Instructions to follow »
Pull out every line below that holds the word "lines".

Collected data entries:
■ ■ ■

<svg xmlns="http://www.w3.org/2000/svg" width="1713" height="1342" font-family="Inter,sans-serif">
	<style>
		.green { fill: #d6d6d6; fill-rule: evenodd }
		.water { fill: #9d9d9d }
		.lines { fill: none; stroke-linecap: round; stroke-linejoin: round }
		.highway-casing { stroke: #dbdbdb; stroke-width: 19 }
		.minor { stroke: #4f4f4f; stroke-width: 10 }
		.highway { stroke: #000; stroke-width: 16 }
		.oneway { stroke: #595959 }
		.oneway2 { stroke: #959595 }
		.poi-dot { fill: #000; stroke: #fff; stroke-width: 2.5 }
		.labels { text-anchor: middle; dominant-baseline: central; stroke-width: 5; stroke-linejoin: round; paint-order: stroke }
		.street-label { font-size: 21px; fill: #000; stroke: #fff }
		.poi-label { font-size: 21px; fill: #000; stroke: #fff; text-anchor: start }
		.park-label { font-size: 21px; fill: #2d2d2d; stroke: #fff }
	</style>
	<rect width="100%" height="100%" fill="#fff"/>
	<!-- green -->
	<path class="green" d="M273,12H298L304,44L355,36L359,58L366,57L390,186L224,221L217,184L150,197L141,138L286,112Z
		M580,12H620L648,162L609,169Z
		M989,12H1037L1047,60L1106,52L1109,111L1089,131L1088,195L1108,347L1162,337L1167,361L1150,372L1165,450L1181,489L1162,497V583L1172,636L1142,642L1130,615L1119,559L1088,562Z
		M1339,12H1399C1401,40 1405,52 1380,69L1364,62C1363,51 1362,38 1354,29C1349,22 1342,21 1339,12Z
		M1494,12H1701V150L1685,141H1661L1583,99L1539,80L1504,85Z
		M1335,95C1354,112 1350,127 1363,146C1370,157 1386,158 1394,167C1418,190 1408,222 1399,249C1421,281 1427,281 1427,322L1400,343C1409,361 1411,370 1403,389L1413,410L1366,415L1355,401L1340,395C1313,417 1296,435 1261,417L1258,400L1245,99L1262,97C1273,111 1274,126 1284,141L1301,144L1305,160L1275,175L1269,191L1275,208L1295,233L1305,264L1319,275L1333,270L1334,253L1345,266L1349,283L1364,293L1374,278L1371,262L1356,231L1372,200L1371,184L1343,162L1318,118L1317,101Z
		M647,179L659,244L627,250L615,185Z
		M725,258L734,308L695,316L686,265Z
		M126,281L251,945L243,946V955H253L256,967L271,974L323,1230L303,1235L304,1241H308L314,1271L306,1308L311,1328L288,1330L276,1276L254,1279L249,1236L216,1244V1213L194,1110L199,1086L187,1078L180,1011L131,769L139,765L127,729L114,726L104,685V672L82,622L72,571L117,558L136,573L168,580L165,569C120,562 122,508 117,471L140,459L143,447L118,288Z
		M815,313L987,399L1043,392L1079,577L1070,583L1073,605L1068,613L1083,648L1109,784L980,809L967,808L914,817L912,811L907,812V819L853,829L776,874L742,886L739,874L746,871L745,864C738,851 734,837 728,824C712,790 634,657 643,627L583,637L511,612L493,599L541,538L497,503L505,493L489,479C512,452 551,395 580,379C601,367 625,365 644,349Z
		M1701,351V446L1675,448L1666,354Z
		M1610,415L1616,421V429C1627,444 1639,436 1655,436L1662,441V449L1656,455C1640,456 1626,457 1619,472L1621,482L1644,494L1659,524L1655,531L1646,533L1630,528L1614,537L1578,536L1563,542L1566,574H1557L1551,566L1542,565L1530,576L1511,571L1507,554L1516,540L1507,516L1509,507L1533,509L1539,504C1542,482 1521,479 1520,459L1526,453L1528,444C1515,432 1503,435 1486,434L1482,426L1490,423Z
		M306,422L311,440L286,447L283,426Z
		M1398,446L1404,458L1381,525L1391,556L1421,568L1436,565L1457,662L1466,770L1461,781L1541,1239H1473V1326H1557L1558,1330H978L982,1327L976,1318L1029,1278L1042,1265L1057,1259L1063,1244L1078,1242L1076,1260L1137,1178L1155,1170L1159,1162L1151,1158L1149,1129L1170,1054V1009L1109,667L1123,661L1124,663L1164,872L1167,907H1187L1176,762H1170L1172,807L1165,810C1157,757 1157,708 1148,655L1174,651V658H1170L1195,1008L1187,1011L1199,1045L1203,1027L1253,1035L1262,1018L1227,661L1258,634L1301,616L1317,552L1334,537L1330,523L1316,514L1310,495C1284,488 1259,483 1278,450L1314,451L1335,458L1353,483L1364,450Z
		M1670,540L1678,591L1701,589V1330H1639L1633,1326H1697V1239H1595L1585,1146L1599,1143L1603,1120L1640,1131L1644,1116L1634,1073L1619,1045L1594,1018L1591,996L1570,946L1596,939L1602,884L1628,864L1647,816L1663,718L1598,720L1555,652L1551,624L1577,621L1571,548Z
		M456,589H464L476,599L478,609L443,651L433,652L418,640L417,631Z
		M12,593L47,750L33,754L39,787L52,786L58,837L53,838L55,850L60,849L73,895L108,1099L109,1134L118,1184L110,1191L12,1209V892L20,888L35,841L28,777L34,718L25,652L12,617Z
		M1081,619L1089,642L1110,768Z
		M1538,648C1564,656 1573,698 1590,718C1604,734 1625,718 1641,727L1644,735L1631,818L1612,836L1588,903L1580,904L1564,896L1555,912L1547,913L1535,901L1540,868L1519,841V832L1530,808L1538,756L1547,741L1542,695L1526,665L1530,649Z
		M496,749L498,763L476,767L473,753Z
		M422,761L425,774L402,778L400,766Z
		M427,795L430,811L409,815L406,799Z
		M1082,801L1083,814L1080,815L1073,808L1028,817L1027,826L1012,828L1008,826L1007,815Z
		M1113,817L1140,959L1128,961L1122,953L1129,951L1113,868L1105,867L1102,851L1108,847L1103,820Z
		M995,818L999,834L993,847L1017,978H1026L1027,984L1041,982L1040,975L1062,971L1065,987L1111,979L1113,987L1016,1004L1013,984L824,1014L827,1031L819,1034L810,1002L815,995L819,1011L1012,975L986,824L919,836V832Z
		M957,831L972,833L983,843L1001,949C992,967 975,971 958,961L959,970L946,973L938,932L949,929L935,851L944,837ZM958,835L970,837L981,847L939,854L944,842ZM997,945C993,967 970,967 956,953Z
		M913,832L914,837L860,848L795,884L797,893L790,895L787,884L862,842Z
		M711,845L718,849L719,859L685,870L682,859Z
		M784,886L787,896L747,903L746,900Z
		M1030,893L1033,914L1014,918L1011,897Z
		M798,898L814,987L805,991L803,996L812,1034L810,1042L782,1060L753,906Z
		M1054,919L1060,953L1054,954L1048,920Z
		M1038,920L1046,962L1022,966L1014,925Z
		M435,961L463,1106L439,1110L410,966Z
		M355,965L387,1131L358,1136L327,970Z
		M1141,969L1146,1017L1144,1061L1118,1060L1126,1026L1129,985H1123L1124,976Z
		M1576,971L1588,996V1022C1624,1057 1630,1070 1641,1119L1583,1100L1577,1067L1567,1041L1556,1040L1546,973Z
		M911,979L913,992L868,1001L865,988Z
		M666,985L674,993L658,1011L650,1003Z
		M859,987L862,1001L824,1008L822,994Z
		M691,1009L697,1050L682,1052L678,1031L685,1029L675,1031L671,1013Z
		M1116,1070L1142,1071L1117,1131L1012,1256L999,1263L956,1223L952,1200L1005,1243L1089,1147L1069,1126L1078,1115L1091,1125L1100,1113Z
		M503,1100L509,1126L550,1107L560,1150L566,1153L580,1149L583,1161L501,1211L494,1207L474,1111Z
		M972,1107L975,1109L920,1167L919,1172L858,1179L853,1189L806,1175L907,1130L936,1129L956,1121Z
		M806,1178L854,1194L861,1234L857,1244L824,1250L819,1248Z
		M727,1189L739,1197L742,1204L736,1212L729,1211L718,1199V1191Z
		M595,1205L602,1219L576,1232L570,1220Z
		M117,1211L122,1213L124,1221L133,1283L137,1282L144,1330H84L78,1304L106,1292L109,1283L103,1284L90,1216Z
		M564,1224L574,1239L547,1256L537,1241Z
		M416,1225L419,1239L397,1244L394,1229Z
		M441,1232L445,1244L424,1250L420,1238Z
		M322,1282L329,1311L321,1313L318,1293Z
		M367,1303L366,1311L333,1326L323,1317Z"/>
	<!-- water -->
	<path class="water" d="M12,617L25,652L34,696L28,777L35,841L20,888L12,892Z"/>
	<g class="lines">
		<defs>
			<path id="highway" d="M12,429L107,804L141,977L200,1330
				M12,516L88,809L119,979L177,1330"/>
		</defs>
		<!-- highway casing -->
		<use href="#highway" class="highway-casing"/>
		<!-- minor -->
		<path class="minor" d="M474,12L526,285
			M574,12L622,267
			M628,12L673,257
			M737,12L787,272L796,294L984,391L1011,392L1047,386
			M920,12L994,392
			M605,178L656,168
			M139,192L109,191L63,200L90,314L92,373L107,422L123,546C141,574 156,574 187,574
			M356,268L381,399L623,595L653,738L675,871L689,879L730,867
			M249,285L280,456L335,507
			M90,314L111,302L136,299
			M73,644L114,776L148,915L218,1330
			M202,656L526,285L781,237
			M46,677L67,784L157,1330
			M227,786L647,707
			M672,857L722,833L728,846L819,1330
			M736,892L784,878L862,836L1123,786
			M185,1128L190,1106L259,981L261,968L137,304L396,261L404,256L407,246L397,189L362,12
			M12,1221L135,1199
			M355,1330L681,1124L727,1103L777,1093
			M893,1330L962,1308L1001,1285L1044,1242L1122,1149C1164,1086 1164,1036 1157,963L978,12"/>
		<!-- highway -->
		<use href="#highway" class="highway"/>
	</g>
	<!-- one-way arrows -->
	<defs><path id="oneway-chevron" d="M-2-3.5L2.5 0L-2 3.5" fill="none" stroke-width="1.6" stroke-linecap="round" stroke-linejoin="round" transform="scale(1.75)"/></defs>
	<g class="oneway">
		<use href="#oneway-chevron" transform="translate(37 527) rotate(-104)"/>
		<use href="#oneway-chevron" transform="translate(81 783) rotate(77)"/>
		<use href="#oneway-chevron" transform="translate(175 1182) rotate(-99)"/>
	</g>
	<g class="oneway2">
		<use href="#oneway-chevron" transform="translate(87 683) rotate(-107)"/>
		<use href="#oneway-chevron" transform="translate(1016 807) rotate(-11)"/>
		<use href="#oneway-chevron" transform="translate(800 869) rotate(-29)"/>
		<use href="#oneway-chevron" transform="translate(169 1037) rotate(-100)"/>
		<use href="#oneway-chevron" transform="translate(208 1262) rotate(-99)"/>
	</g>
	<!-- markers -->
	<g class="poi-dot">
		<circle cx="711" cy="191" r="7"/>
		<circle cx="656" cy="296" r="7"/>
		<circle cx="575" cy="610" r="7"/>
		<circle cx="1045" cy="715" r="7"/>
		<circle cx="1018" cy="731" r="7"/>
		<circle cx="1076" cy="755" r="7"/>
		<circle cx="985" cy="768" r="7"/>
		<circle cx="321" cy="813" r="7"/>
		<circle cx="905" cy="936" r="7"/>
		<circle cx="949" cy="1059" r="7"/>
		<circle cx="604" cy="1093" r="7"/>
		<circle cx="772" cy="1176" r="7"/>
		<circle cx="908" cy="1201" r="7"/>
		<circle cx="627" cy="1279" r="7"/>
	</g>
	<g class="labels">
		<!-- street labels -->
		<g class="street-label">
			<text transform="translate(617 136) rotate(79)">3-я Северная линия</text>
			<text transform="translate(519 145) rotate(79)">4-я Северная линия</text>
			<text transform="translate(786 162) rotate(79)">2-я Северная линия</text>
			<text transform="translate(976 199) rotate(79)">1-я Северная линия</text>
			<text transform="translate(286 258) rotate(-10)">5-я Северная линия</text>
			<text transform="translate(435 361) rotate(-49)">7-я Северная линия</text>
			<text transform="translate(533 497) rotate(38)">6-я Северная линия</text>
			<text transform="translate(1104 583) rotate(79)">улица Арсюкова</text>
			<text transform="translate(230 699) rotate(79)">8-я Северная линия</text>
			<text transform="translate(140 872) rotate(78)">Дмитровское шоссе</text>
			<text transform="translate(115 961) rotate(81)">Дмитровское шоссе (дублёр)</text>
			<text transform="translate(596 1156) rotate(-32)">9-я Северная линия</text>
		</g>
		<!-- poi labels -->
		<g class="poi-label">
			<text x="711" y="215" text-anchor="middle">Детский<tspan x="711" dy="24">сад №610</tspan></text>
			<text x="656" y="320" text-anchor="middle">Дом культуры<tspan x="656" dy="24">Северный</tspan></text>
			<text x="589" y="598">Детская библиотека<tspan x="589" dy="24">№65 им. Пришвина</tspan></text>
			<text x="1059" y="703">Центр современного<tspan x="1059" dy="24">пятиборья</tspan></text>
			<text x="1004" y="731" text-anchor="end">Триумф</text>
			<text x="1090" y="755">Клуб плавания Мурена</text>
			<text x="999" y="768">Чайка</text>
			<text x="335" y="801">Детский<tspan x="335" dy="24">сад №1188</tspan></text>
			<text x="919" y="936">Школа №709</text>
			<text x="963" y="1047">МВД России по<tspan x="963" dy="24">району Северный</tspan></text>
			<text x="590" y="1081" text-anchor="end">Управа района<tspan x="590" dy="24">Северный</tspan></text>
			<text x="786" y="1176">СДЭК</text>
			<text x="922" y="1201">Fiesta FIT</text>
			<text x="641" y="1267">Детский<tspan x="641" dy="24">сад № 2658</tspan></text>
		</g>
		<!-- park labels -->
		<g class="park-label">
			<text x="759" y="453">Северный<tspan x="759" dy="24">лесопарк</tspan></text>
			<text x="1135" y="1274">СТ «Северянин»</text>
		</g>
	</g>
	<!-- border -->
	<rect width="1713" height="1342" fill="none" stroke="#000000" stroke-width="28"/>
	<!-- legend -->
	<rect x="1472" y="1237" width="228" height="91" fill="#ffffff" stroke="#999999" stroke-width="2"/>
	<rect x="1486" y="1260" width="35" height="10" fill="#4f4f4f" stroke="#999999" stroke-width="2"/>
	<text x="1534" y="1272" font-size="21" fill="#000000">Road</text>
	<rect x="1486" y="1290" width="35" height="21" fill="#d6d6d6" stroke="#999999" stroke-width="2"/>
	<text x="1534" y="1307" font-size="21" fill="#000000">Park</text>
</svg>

■ ■ ■

Task response »
		.lines { fill: none; stroke-linecap: round; stroke-linejoin: round }
	<g class="lines">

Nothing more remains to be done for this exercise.